### Activity
Filter the data for lines with the word "Anza" and copy those lines.
### Extracted data
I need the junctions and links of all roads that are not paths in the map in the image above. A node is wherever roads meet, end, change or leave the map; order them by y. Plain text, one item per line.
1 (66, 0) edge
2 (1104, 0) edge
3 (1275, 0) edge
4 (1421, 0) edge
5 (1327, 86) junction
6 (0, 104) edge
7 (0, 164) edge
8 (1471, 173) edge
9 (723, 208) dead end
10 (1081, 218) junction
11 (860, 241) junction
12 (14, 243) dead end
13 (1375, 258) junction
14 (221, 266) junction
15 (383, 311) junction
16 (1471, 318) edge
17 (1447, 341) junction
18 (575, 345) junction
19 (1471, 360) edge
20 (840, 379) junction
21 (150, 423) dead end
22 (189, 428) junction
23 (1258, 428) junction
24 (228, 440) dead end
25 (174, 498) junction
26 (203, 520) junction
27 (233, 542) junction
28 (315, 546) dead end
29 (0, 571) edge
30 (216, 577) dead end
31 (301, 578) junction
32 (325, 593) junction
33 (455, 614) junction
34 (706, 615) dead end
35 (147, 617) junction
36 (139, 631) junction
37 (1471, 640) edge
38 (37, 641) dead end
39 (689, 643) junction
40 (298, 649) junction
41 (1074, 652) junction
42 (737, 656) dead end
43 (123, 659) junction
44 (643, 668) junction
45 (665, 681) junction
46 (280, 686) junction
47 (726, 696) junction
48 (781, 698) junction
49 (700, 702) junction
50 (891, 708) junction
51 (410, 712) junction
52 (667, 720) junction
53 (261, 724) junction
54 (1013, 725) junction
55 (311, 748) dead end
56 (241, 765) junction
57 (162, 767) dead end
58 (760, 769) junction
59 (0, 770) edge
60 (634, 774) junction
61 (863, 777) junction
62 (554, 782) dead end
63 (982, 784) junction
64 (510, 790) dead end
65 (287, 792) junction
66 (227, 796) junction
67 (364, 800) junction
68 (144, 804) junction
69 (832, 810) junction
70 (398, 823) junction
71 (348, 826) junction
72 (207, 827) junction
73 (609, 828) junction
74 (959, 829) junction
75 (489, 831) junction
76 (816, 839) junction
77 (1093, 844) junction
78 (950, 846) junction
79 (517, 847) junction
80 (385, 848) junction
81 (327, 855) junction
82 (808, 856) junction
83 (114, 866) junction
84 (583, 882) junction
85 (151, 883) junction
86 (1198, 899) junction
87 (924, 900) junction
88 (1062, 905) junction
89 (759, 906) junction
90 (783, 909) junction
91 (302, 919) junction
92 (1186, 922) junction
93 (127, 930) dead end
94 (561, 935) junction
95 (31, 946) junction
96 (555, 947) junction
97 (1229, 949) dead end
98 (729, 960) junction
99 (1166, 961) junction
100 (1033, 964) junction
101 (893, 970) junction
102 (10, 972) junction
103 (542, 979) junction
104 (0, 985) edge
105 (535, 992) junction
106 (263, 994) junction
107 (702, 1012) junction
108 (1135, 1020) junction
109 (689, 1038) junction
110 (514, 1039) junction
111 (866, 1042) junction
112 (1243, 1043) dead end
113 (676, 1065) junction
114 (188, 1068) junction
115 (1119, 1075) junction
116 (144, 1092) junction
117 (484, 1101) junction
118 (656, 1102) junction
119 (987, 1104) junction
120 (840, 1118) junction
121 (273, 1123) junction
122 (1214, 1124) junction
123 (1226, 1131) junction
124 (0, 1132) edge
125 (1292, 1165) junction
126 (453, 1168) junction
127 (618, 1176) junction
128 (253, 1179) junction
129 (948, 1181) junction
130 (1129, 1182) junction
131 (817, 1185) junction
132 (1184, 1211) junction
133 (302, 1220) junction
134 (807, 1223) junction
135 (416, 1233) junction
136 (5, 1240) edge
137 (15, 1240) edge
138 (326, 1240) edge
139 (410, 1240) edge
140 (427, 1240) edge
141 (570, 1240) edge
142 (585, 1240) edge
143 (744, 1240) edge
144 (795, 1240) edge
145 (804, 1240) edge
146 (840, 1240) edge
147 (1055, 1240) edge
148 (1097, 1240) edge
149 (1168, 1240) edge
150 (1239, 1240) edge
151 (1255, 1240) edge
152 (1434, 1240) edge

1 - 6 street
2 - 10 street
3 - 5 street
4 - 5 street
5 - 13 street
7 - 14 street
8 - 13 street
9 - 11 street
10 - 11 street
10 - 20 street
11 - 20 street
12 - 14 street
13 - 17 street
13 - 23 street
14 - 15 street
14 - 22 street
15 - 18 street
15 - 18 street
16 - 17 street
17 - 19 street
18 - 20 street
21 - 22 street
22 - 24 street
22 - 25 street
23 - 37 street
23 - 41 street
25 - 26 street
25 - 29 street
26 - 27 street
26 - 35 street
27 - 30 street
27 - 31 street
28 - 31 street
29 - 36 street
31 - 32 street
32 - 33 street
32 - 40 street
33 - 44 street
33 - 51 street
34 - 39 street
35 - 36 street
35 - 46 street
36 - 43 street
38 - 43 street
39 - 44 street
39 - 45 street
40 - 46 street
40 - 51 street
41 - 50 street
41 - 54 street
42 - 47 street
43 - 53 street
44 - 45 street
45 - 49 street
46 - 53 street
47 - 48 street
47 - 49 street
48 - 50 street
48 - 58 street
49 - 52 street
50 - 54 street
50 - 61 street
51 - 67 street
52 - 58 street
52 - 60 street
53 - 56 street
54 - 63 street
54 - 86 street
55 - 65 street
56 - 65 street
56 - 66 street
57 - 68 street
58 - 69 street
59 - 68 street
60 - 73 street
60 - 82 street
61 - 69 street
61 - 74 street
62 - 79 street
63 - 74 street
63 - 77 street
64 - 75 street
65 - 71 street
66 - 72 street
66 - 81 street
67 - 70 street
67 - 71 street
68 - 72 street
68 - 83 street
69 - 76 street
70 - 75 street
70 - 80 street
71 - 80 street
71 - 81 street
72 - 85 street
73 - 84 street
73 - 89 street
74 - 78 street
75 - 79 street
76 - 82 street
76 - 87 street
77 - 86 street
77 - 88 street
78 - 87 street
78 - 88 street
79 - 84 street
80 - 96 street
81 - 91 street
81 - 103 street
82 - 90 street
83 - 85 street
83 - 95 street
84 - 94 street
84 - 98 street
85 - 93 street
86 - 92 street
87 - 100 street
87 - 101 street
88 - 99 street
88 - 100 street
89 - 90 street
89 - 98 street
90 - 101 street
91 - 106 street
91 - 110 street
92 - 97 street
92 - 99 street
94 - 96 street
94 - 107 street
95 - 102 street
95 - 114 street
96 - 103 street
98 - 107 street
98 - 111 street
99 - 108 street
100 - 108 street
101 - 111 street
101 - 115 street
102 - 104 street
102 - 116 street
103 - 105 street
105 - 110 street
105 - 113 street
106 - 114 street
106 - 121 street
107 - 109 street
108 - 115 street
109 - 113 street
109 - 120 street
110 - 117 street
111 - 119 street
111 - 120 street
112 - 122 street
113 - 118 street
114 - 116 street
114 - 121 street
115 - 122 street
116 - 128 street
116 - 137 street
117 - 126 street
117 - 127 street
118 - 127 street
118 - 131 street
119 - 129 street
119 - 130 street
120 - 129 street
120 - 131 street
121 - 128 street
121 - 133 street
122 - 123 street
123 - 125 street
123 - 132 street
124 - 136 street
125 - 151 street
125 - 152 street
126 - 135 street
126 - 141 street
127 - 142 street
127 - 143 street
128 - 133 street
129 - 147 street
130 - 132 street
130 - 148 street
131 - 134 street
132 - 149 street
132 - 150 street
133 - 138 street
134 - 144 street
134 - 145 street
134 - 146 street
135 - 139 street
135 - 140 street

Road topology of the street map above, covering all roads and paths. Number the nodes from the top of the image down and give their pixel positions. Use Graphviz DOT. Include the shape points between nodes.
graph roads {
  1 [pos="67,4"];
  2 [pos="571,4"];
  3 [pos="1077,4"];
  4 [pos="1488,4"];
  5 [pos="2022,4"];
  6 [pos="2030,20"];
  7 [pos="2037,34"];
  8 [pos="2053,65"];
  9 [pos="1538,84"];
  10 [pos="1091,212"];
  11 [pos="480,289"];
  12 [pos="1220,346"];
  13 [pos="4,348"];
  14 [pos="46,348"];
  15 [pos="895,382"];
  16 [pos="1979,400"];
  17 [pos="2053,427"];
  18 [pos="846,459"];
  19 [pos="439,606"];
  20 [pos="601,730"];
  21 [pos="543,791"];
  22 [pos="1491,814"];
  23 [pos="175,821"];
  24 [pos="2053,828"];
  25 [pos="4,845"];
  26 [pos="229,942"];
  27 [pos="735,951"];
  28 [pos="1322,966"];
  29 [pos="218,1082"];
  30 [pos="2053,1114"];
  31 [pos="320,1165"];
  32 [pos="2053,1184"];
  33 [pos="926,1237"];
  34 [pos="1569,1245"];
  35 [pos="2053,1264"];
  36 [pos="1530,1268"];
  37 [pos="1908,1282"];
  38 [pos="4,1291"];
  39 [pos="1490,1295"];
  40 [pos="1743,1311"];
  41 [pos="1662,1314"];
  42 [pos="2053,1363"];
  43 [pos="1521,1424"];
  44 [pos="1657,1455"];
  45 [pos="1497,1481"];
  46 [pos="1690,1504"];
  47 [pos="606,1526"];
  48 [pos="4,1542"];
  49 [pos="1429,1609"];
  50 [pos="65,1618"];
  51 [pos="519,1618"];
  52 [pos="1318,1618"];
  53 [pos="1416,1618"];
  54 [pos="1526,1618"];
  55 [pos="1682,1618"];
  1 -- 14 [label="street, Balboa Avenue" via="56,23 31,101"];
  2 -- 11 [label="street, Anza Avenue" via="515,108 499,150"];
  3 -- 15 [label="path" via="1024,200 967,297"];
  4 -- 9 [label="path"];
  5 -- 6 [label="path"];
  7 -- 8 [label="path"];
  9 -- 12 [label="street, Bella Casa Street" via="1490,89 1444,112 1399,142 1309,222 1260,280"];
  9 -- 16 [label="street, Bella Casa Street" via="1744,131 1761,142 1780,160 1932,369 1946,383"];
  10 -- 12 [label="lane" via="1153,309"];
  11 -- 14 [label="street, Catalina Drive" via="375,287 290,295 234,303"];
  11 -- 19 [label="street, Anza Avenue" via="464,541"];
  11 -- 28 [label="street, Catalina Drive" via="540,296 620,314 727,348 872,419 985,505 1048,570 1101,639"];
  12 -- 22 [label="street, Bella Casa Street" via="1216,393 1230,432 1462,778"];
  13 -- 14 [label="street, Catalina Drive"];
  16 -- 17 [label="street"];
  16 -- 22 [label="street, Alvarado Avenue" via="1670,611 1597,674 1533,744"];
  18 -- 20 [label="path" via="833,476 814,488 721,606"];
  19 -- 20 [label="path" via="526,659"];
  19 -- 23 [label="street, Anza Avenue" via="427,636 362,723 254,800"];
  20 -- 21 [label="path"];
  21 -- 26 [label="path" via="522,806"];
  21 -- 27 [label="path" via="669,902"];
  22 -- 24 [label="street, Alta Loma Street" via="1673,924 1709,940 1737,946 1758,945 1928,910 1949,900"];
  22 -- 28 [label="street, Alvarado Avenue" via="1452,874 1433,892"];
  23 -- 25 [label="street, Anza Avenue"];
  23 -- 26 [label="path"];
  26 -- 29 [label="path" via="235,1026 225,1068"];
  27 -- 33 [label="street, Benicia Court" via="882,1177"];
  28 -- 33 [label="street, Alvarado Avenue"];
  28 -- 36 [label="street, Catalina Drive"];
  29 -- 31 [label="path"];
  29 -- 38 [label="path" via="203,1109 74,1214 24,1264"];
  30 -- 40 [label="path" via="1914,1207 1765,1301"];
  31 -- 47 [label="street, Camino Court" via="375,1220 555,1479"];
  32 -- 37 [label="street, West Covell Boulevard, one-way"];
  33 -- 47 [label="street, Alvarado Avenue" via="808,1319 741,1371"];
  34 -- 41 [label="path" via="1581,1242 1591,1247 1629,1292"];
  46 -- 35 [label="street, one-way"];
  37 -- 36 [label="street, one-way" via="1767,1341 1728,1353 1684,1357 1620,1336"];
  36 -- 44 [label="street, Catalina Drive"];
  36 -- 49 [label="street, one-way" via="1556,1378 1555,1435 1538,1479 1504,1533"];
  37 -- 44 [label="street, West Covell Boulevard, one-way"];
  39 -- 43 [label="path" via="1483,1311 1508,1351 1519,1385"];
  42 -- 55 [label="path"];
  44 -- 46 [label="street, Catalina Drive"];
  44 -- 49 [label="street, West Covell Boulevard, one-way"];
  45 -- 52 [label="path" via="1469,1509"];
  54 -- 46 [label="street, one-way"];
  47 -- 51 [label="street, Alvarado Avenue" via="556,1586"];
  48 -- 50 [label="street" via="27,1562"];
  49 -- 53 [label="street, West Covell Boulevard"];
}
######
### Result of the task
  2 -- 11 [label="street, Anza Avenue" via="515,108 499,150"];
  11 -- 19 [label="street, Anza Avenue" via="464,541"];
  19 -- 23 [label="street, Anza Avenue" via="427,636 362,723 254,800"];
  23 -- 25 [label="street, Anza Avenue"];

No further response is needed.